If a line in the records below contains the word "betrieb", copy it.
------------------------------------
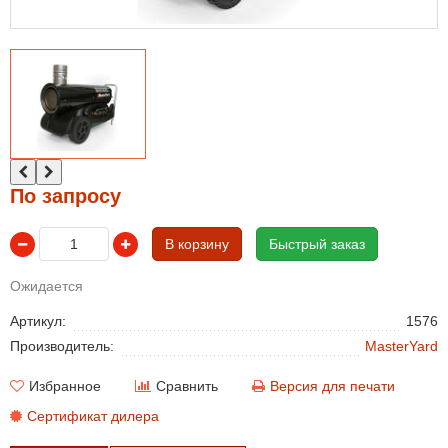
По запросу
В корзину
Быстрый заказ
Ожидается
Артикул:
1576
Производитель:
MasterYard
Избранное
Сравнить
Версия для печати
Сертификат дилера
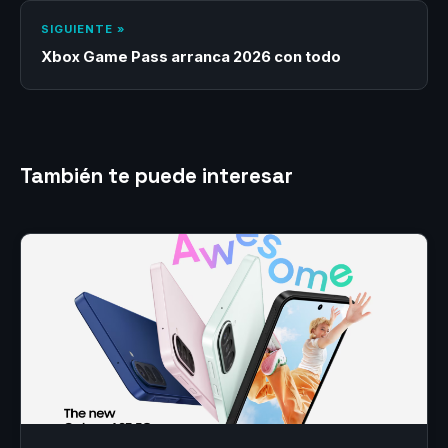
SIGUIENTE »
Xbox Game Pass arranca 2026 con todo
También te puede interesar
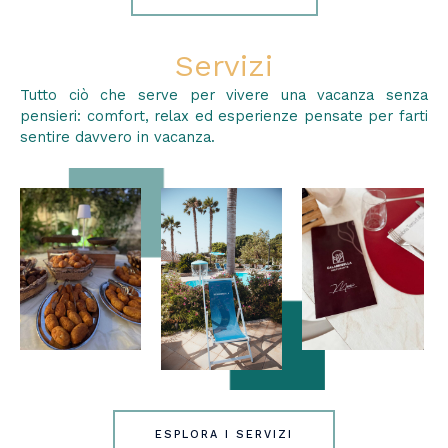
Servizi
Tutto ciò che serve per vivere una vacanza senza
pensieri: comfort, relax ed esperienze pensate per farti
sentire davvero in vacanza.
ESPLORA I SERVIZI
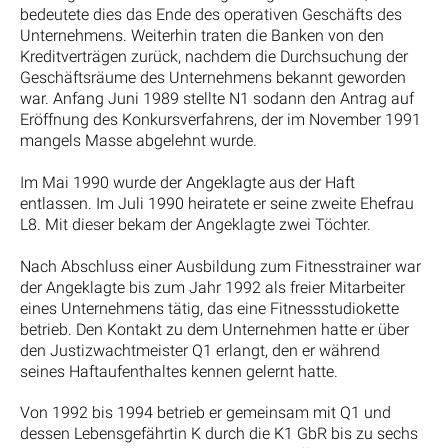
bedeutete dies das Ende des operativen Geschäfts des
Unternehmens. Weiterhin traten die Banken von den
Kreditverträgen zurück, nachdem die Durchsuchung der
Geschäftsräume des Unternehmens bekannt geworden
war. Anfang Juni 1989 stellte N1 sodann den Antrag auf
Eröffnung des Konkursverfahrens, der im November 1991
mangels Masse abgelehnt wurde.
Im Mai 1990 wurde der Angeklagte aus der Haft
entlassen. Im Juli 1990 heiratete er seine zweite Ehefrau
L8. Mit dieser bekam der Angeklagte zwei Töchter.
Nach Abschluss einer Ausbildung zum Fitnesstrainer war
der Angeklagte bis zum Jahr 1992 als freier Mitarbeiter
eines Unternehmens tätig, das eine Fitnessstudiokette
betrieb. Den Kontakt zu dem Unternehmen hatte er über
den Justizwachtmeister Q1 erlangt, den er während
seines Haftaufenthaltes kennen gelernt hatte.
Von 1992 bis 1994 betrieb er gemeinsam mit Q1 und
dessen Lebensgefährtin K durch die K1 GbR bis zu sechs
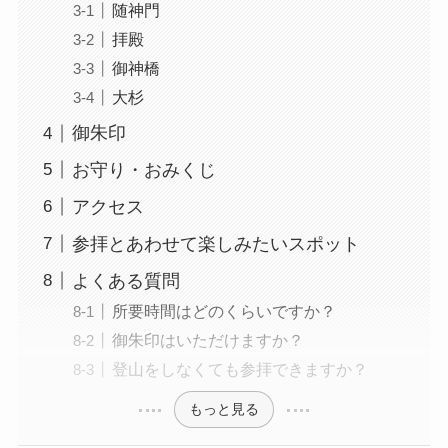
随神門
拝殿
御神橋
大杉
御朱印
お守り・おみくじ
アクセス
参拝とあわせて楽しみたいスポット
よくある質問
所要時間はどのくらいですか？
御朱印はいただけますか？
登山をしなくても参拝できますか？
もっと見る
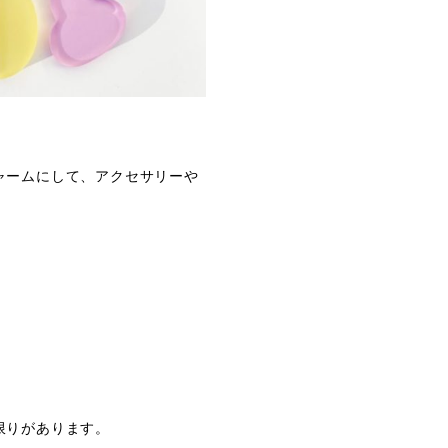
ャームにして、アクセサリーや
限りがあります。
------------------------------------
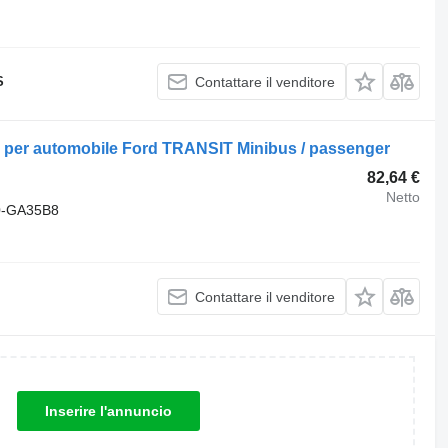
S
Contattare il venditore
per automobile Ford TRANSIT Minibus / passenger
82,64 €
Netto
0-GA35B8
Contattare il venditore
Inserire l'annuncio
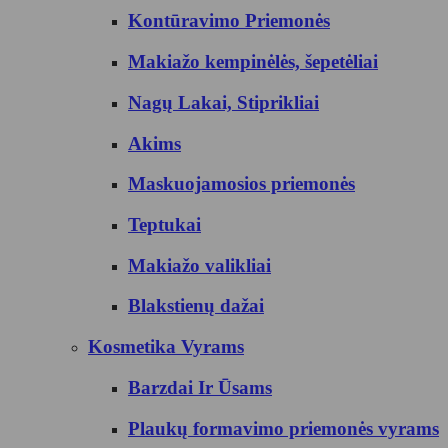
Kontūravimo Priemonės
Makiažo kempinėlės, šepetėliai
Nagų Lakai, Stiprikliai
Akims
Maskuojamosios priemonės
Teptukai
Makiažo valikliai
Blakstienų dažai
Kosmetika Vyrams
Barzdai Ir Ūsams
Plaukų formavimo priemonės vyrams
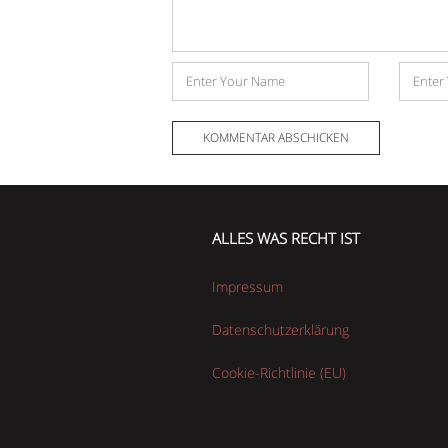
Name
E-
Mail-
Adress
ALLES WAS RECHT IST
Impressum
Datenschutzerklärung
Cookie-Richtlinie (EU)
------------------------------------
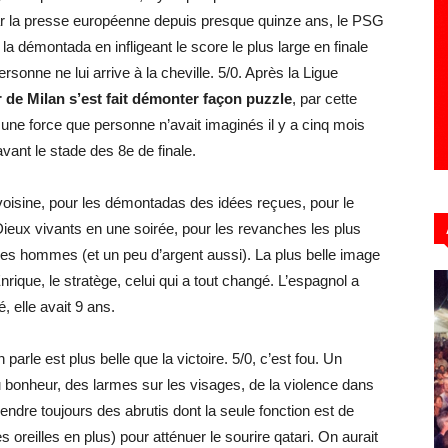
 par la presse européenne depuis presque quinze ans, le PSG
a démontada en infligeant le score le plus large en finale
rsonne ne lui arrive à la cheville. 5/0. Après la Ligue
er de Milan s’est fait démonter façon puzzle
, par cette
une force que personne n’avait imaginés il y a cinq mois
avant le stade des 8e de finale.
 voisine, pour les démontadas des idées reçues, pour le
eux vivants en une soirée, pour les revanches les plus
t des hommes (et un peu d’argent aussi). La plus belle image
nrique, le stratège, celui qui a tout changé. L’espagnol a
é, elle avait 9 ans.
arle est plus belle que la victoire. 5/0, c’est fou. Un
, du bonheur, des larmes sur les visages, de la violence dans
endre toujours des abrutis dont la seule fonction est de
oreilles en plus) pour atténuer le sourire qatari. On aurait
------------------------------------
> SOLVED EXERCISE
betrieb. Den Kontakt zu dem Unternehmen hatte er über
Von 1992 bis 1994 betrieb er gemeinsam mit Q1 und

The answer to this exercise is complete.